Gov. Sanford was interviewed by Stephen Colbert, who called him “the most boring man I’ve ever met.”  Now Stephen must have met lots of really boring people, so this statement is interesting.  What makes people boring?  (Because no person who is genuinely alive to the world is boring.)  Well, as my gestalt therapist/trainer used to say, “Boredom is keeping the lid on.”  I think Sanford his been doing just that.

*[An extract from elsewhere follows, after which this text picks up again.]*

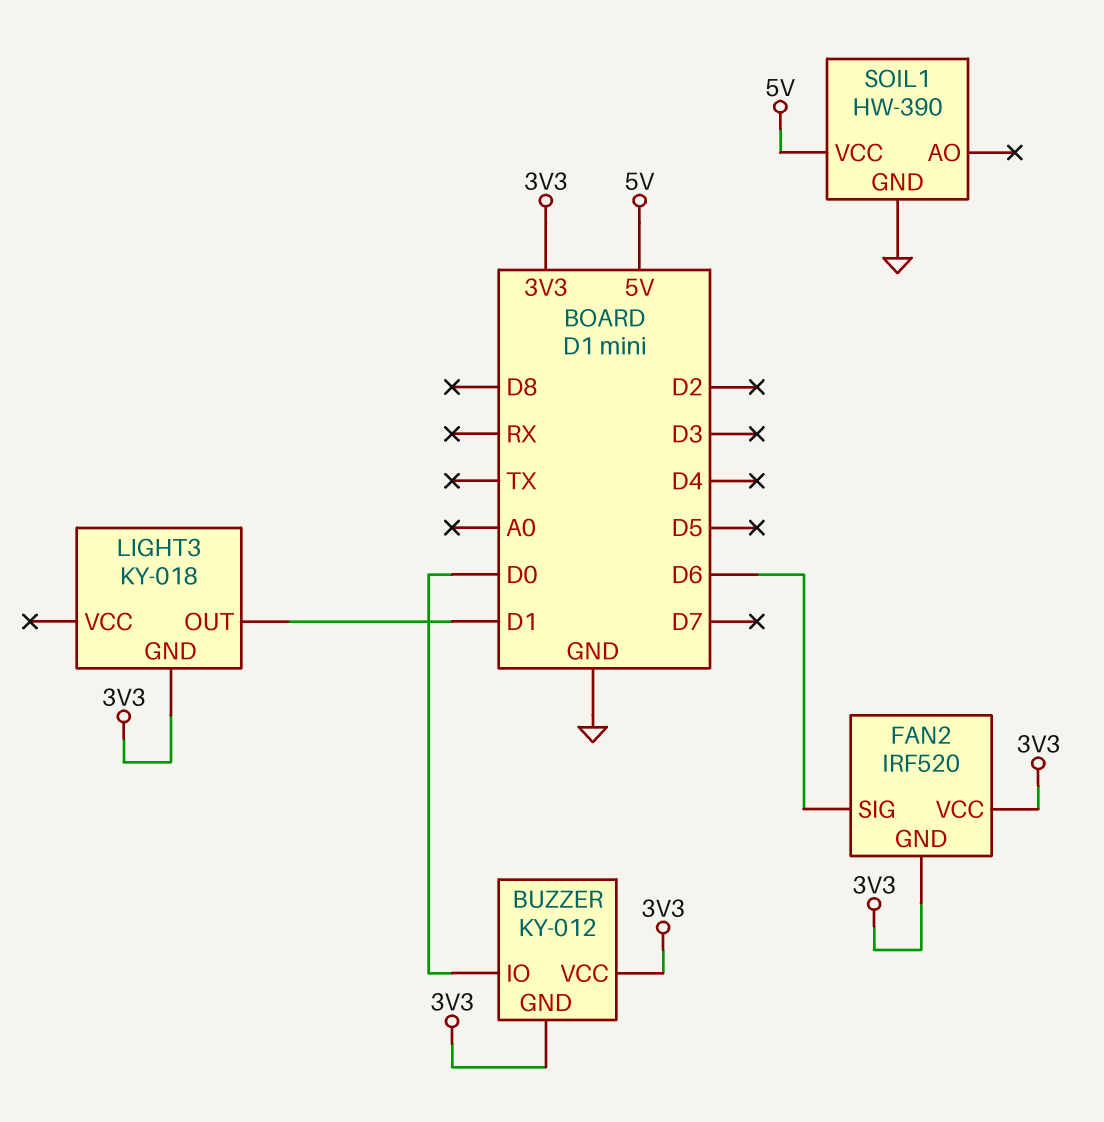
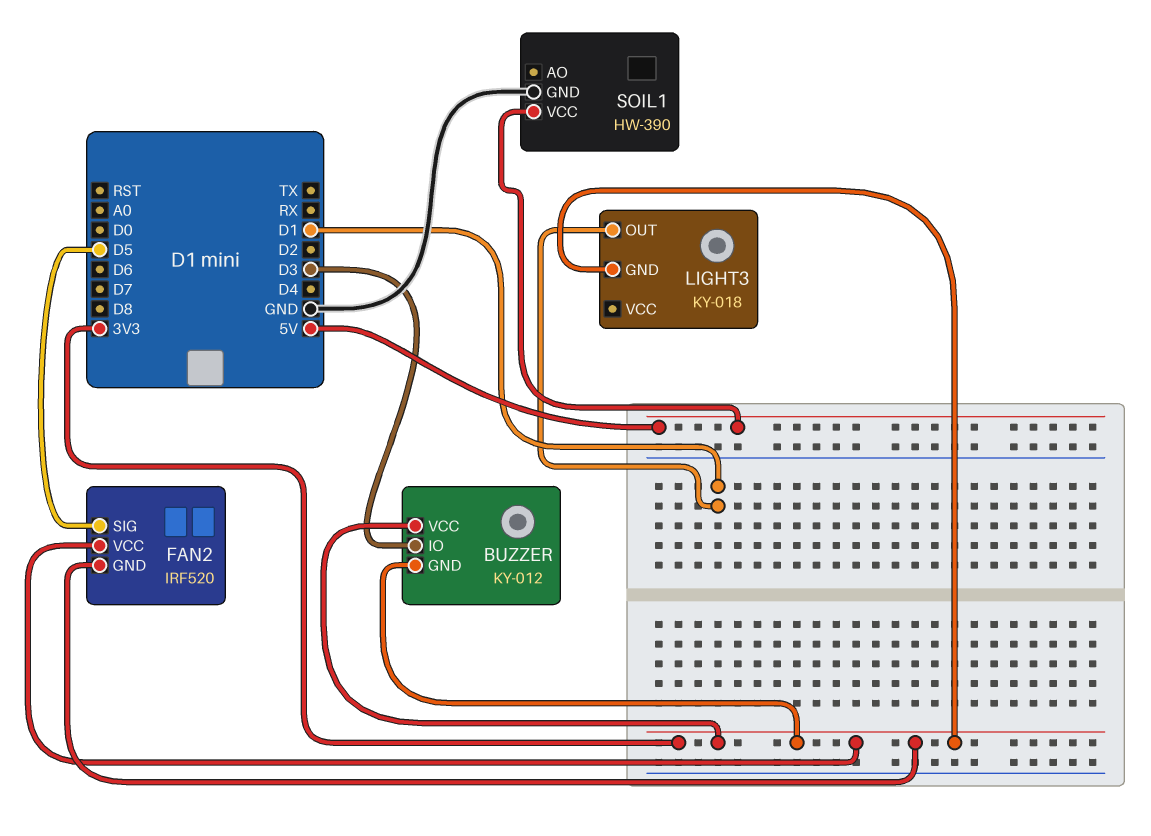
BUZZER pin IO: D0 -> D3
FAN2 pin SIG: D6 -> D5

So I want to suggest that perhaps the scenario went something like this.  Sanford has for years been going to meetings where people pose and posture.  He withdraws from this.  He has seen lobbyists wheel and deal, and big money win the day most of the time.  He grows cynical.  He and his wife–well, she has been involved with the children.  Perhaps she and Mark have grown apart during the years he has been in public office.  Maybe they no longer make love, or have any erotic connection.  Maybe what they have is an arrangement, a practical arrangement, but not a speck of passion.  So he withdraws from her, as well.  He has four sons–they don’t know him well, for he isn’t home much.  He begins to feel that his life has no integrity, no meaning.  Everything seems flat and tasteless.  He endures this condition for months, then years.  He thinks he will never be vital and alive again, as he once was. There was a time when he had dreams, when life seemed full of possibility, but now he plods ahead, one foot in front of the other, one day at a time, day after day.

Then Mark Sanford meets Chapur.  They have a few drinks.  She smiles.  She listens.  She touches his hand.  Both his body and his emotions respond, and he is swept into a new world, a world where the flesh is tied to spirit, and he feels regenerated.  The life force that he thought was gone forever has returned, in spades.  He knows only that he has to be with Chapur.  Nothing else matters. 

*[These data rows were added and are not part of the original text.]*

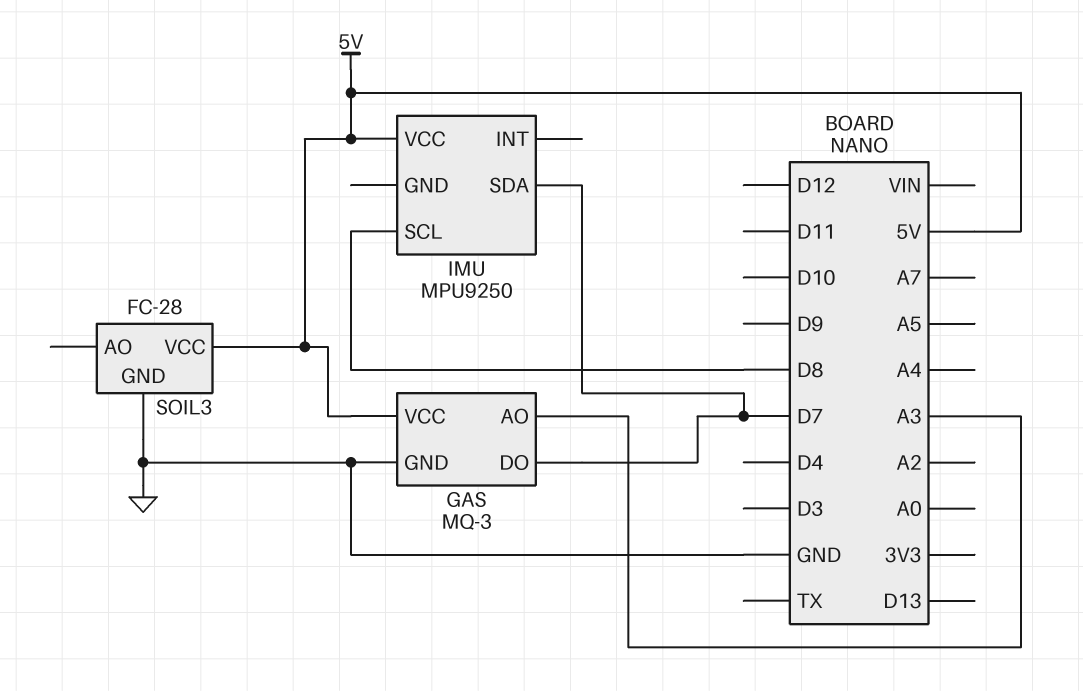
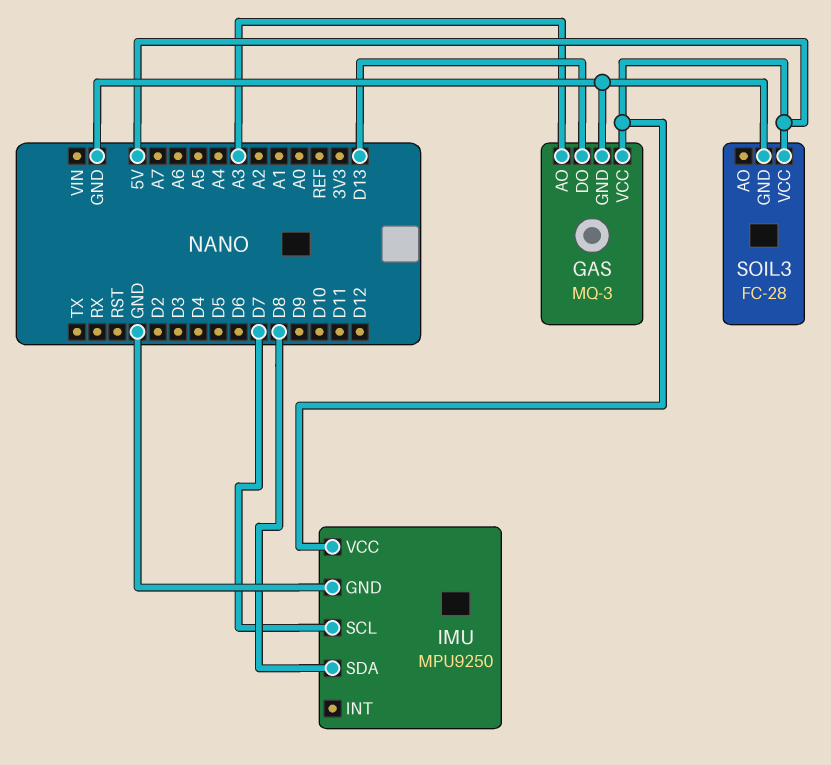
GAS pin DO: D7 -> D13
IMU pin GND: none -> GND
IMU pin SCL: D8 -> D7
IMU pin SDA: D7 -> D8

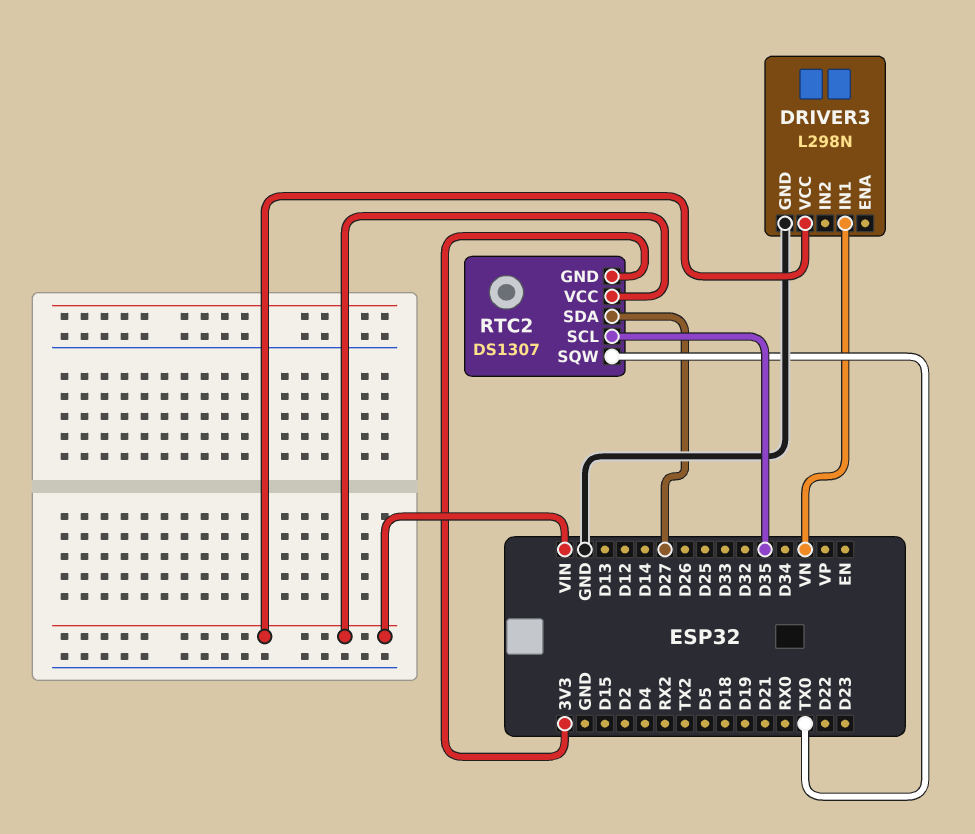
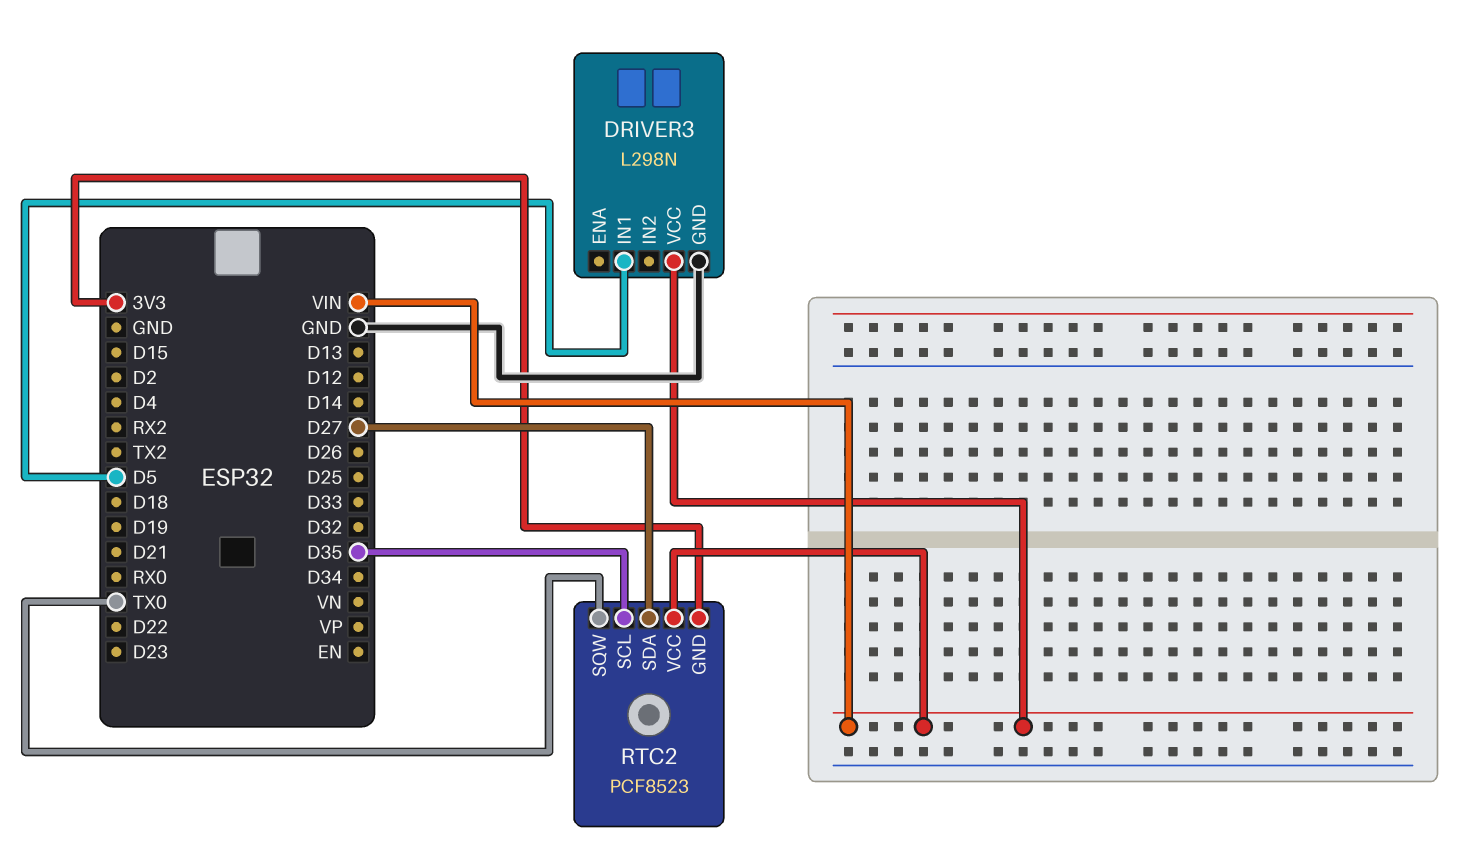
DRIVER3 pin IN1: VN -> D5
RTC2: DS1307 -> PCF8523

He is married, he has children.  So he knows he shouldn’t have sex with Chapur.  And at first he doesn’t.  And then he does.  The strange thing is, it’s not the sex so much that matters.  It’s the woman.  She is his life now.  He continues to see her, because he must. 

But wait a minute!  Each time he leaves Chapur in Argentina or in New York, where she flies to be with him, and returns to South Carolina, he enters the Old World again, the world of the Dead.  He knows what is required.  He goes through the motions.  But his colleagues find him distracted, unfocused.  His aides shepherd him through, but he is increasingly ineffective as a leader.  Colbert finds him truly boring.  He is actually not there at all during the interview.  He is in Argentina. 

So what is he to do? I think he should choose life.  I’m not sure if Chapur is that new life, or just represents it, but he has been dead, and he has a taste of what it means to be alive, and he should follow that leading.  Relationships cannot stay the same when any one of the couple changes–so his wife may change, or they may decide to part.  If they part, it is important that the four sons have both a mother and a father in their lives.  But giving them a father who is dead to the world is not giving them a father at all.  If he does not love their mother, the children will know it even before the parents themselves know it, so exquisitely tuned are they to the emotional life of the household. 

Right now Sanford is torn and confused.  He has to choose.  He may think that his choice is between two women, but this is not the case.  His choice is life, or not-life.  He can be governor–that is, he is able to govern, however poorly.  The question is whether or not he really wants to be governor.  Does this job lead to more life, and that more abundant, as the scripture says?  Or is it cutting off his life and killing his spirit? 

So the choice is not between women, or countries, or jobs, really.  The choice is what gives life and what diminishes it.  Only Mark Sanford knows.  I hope he chooses well.